Steering the endoscope around hairpin turns of the small intestine is difficult, and it can be uncomfortable for the patient. A physician can only push the scope so far until it gets hung up like a plumber's snake in a drain. "The plumber's snake just curls up if you push hard enough against an iron pipe," Stark says. "But unlike an iron pipe, the intestine will tear and break if you push further on the scope."

So physicians usually combine push endoscopy, as it's often called, with X-rays to get a better look at the entire small intestine. However, Stark says together the two tests are often inconclusive, and some patients still require exploratory surgery to try to explain their problem. "With capsule endoscopy you'll find some bleeding lesions in the small intestine in as many as 60 to 70 percent of the people who had negative results on the standard tests," he says. "Either the lesion is in an area that you couldn't get to with the scope, or it was flat, and you couldn't see it on an X-ray. X-rays see things that are bumps or ulcers that are little depressions. They don't see flat things very well, and the sources of bleeding are often vascular malformations.
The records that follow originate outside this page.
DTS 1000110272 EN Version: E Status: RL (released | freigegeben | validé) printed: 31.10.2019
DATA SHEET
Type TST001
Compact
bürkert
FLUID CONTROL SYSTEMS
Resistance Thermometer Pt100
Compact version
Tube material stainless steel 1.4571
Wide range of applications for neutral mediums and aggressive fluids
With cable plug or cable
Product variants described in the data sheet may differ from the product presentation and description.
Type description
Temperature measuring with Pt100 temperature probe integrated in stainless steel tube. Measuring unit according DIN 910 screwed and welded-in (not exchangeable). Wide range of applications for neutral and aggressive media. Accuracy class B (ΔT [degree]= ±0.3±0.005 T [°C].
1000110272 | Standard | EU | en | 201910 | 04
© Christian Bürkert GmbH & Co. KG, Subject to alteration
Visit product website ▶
These are just flat, prominent blood vessels, and they don't really show up on an X-ray."

Once identified, the bleeding lesions may need to be surgically removed, but Stark says that capsule endoscopy helps surgeons localize the culprit lesions in the operating room.

In addition to finding the source of intestinal bleeding, Stark says capsule endoscopy also helps diagnose some cases of unexplained abdominal pain and diarrhea. These problems can have many causes; one is Crohn's disease. Capsule endoscopy can reveal the telltale sores or ulcers of Crohn's disease in the small intestine. Identifying Crohn's disease can lead to effective medical therapies that provide symptom relief.
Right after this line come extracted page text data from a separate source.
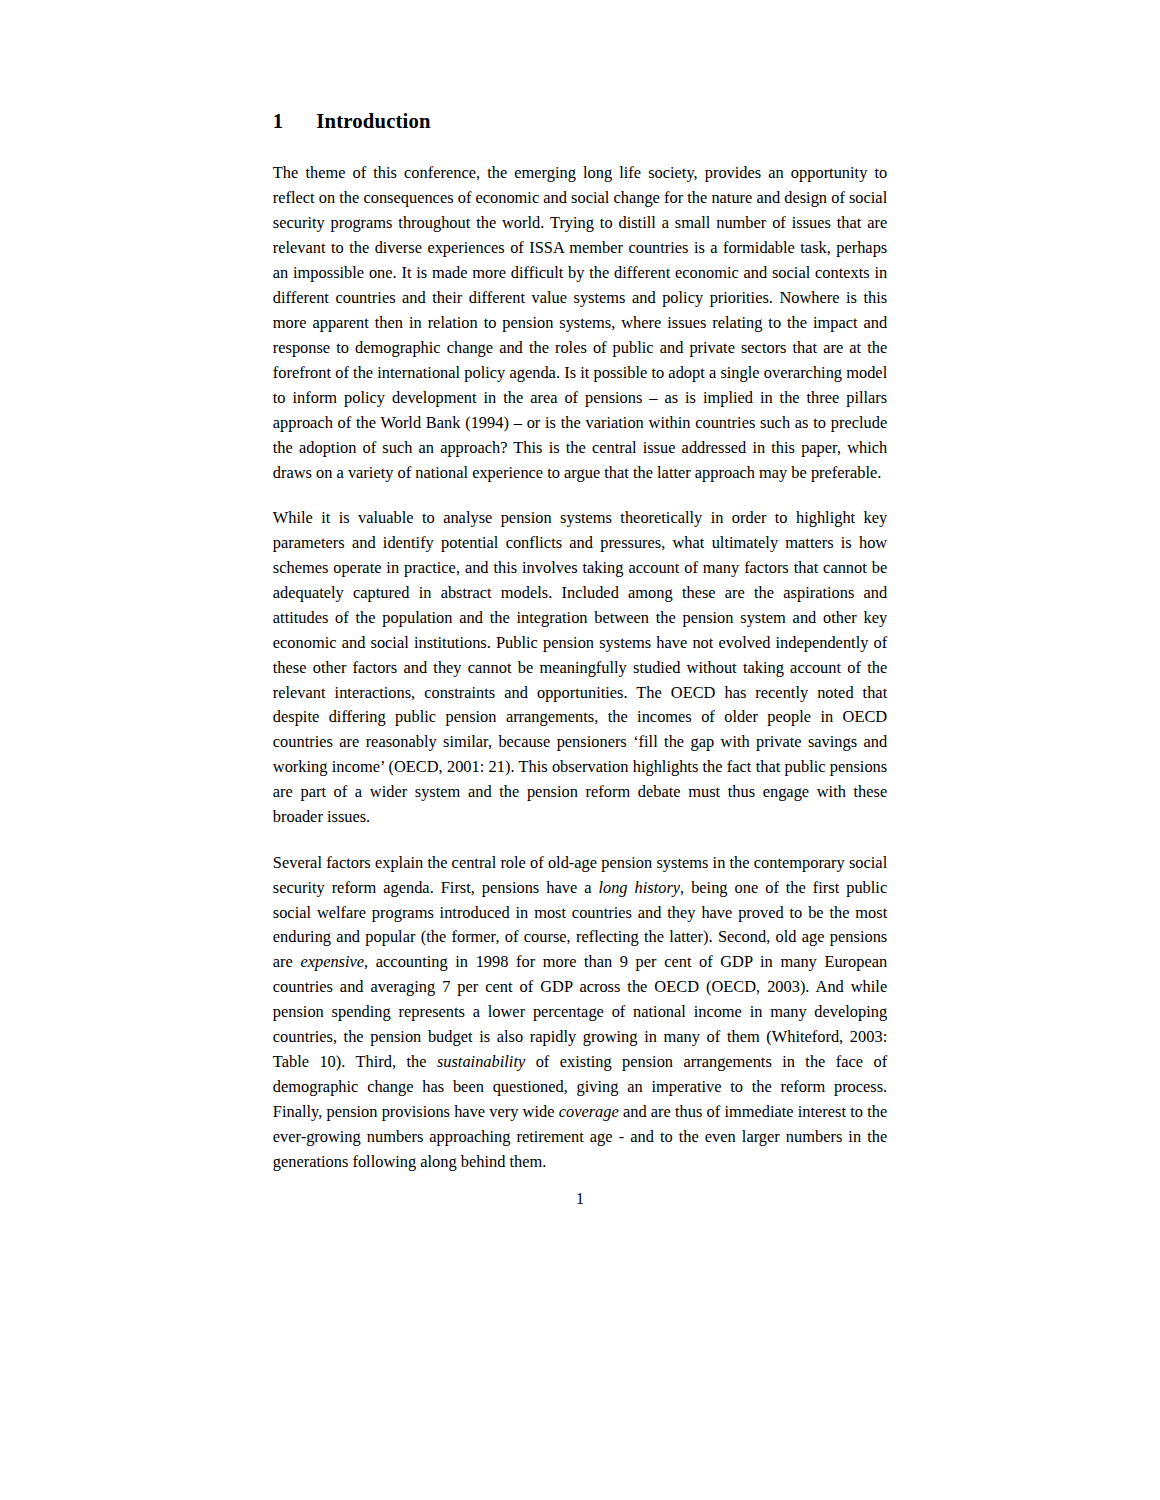1 Introduction
The theme of this conference, the emerging long life society, provides an opportunity to reflect on the consequences of economic and social change for the nature and design of social security programs throughout the world. Trying to distill a small number of issues that are relevant to the diverse experiences of ISSA member countries is a formidable task, perhaps an impossible one. It is made more difficult by the different economic and social contexts in different countries and their different value systems and policy priorities. Nowhere is this more apparent then in relation to pension systems, where issues relating to the impact and response to demographic change and the roles of public and private sectors that are at the forefront of the international policy agenda. Is it possible to adopt a single overarching model to inform policy development in the area of pensions – as is implied in the three pillars approach of the World Bank (1994) – or is the variation within countries such as to preclude the adoption of such an approach? This is the central issue addressed in this paper, which draws on a variety of national experience to argue that the latter approach may be preferable.
While it is valuable to analyse pension systems theoretically in order to highlight key parameters and identify potential conflicts and pressures, what ultimately matters is how schemes operate in practice, and this involves taking account of many factors that cannot be adequately captured in abstract models. Included among these are the aspirations and attitudes of the population and the integration between the pension system and other key economic and social institutions. Public pension systems have not evolved independently of these other factors and they cannot be meaningfully studied without taking account of the relevant interactions, constraints and opportunities. The OECD has recently noted that despite differing public pension arrangements, the incomes of older people in OECD countries are reasonably similar, because pensioners ‘fill the gap with private savings and working income’ (OECD, 2001: 21). This observation highlights the fact that public pensions are part of a wider system and the pension reform debate must thus engage with these broader issues.
Several factors explain the central role of old-age pension systems in the contemporary social security reform agenda. First, pensions have a long history, being one of the first public social welfare programs introduced in most countries and they have proved to be the most enduring and popular (the former, of course, reflecting the latter). Second, old age pensions are expensive, accounting in 1998 for more than 9 per cent of GDP in many European countries and averaging 7 per cent of GDP across the OECD (OECD, 2003). And while pension spending represents a lower percentage of national income in many developing countries, the pension budget is also rapidly growing in many of them (Whiteford, 2003: Table 10). Third, the sustainability of existing pension arrangements in the face of demographic change has been questioned, giving an imperative to the reform process. Finally, pension provisions have very wide coverage and are thus of immediate interest to the ever-growing numbers approaching retirement age - and to the even larger numbers in the generations following along behind them.
1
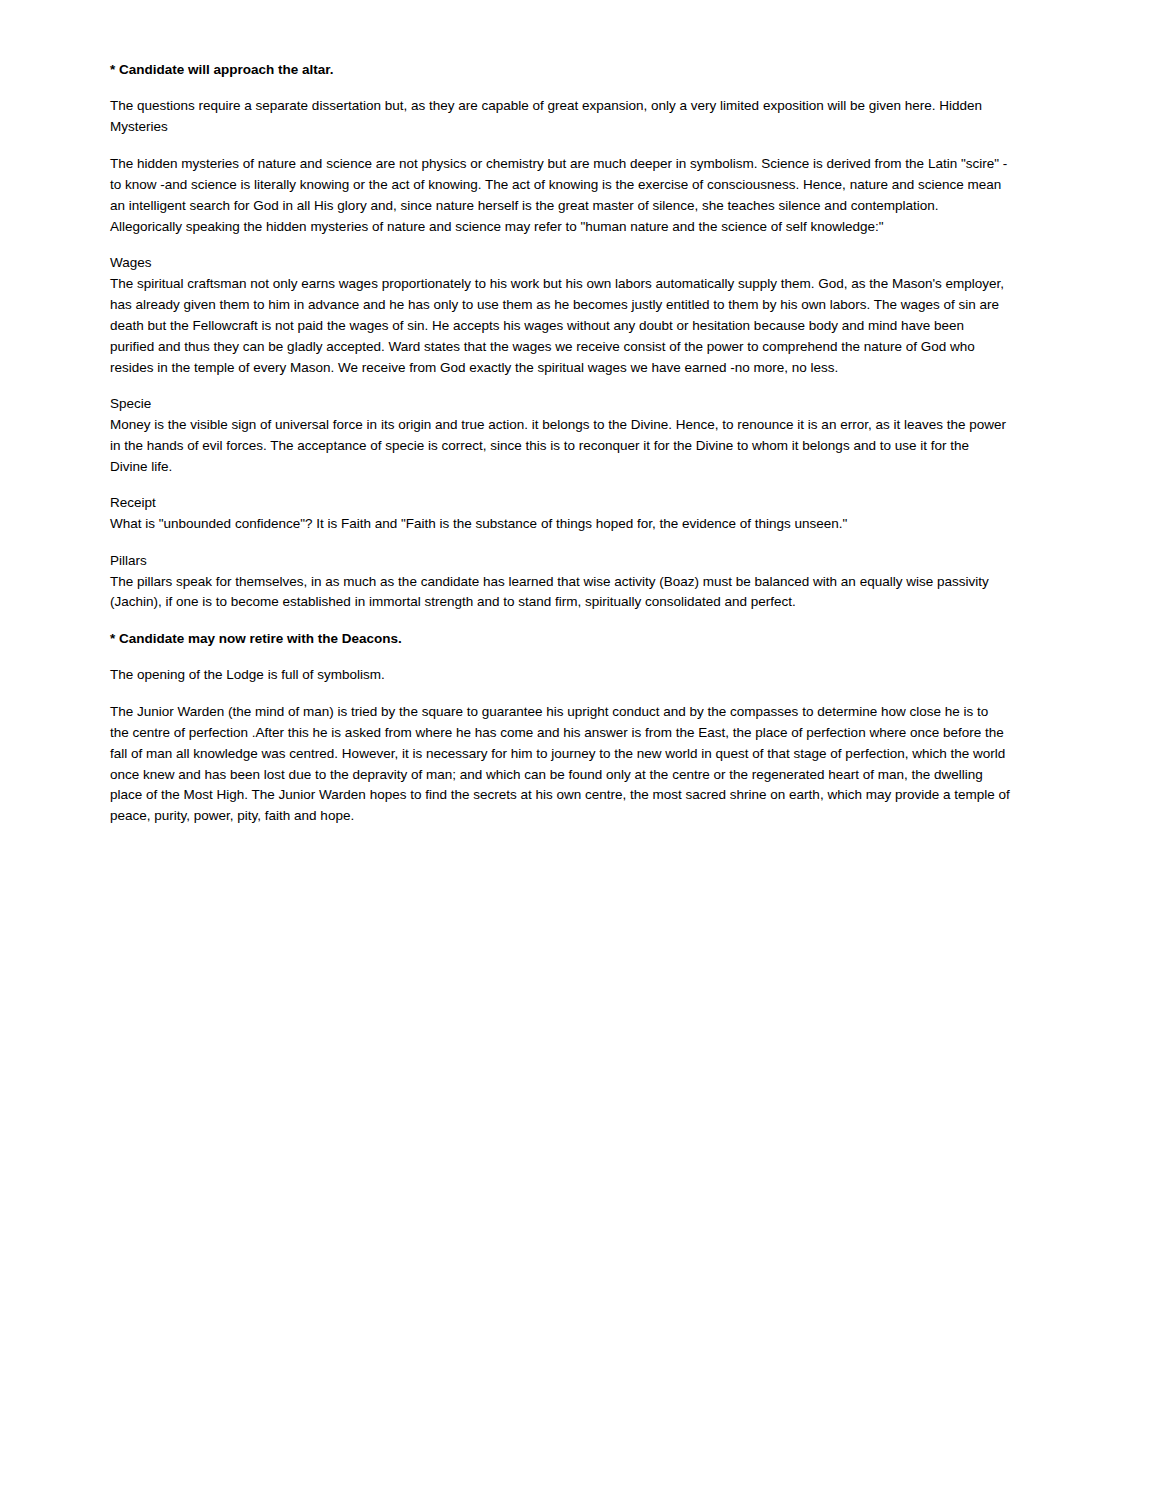* Candidate will approach the altar.
The questions require a separate dissertation but, as they are capable of great expansion, only a very limited exposition will be given here. Hidden Mysteries
The hidden mysteries of nature and science are not physics or chemistry but are much deeper in symbolism. Science is derived from the Latin "scire" -to know -and science is literally knowing or the act of knowing. The act of knowing is the exercise of consciousness. Hence, nature and science mean an intelligent search for God in all His glory and, since nature herself is the great master of silence, she teaches silence and contemplation. Allegorically speaking the hidden mysteries of nature and science may refer to "human nature and the science of self knowledge:"
Wages
The spiritual craftsman not only earns wages proportionately to his work but his own labors automatically supply them. God, as the Mason's employer, has already given them to him in advance and he has only to use them as he becomes justly entitled to them by his own labors. The wages of sin are death but the Fellowcraft is not paid the wages of sin. He accepts his wages without any doubt or hesitation because body and mind have been purified and thus they can be gladly accepted. Ward states that the wages we receive consist of the power to comprehend the nature of God who resides in the temple of every Mason. We receive from God exactly the spiritual wages we have earned -no more, no less.
Specie
Money is the visible sign of universal force in its origin and true action. it belongs to the Divine. Hence, to renounce it is an error, as it leaves the power in the hands of evil forces. The acceptance of specie is correct, since this is to reconquer it for the Divine to whom it belongs and to use it for the Divine life.
Receipt
What is "unbounded confidence"? It is Faith and "Faith is the substance of things hoped for, the evidence of things unseen."
Pillars
The pillars speak for themselves, in as much as the candidate has learned that wise activity (Boaz) must be balanced with an equally wise passivity (Jachin), if one is to become established in immortal strength and to stand firm, spiritually consolidated and perfect.
* Candidate may now retire with the Deacons.
The opening of the Lodge is full of symbolism.
The Junior Warden (the mind of man) is tried by the square to guarantee his upright conduct and by the compasses to determine how close he is to the centre of perfection .After this he is asked from where he has come and his answer is from the East, the place of perfection where once before the fall of man all knowledge was centred. However, it is necessary for him to journey to the new world in quest of that stage of perfection, which the world once knew and has been lost due to the depravity of man; and which can be found only at the centre or the regenerated heart of man, the dwelling place of the Most High. The Junior Warden hopes to find the secrets at his own centre, the most sacred shrine on earth, which may provide a temple of peace, purity, power, pity, faith and hope.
Aside from its ease on patients, Stark says the main medical benefit of capsule endoscopy is identifying a problem that couldn't be found before. "Some of these people are getting blood transfusions every month," he says. "They're having scary bleeding episodes and don't ever know if they can go anywhere without ending up in an emergency room. If you can find a lesion that's causing this, then you can go to an effective treatment, whether it's surgery to remove that area or a medical treatment if there is one."

Stark calls capsule endoscopy an exciting technology that is rapidly evolving to replace standard tests to look for unexplained bleeding in the small intestine. But he stresses that it is not a replacement for standardized upper endoscopy, used to diagnose diseases of the esophagus and stomach, or for colonoscopy, to screen for colorectal cancer.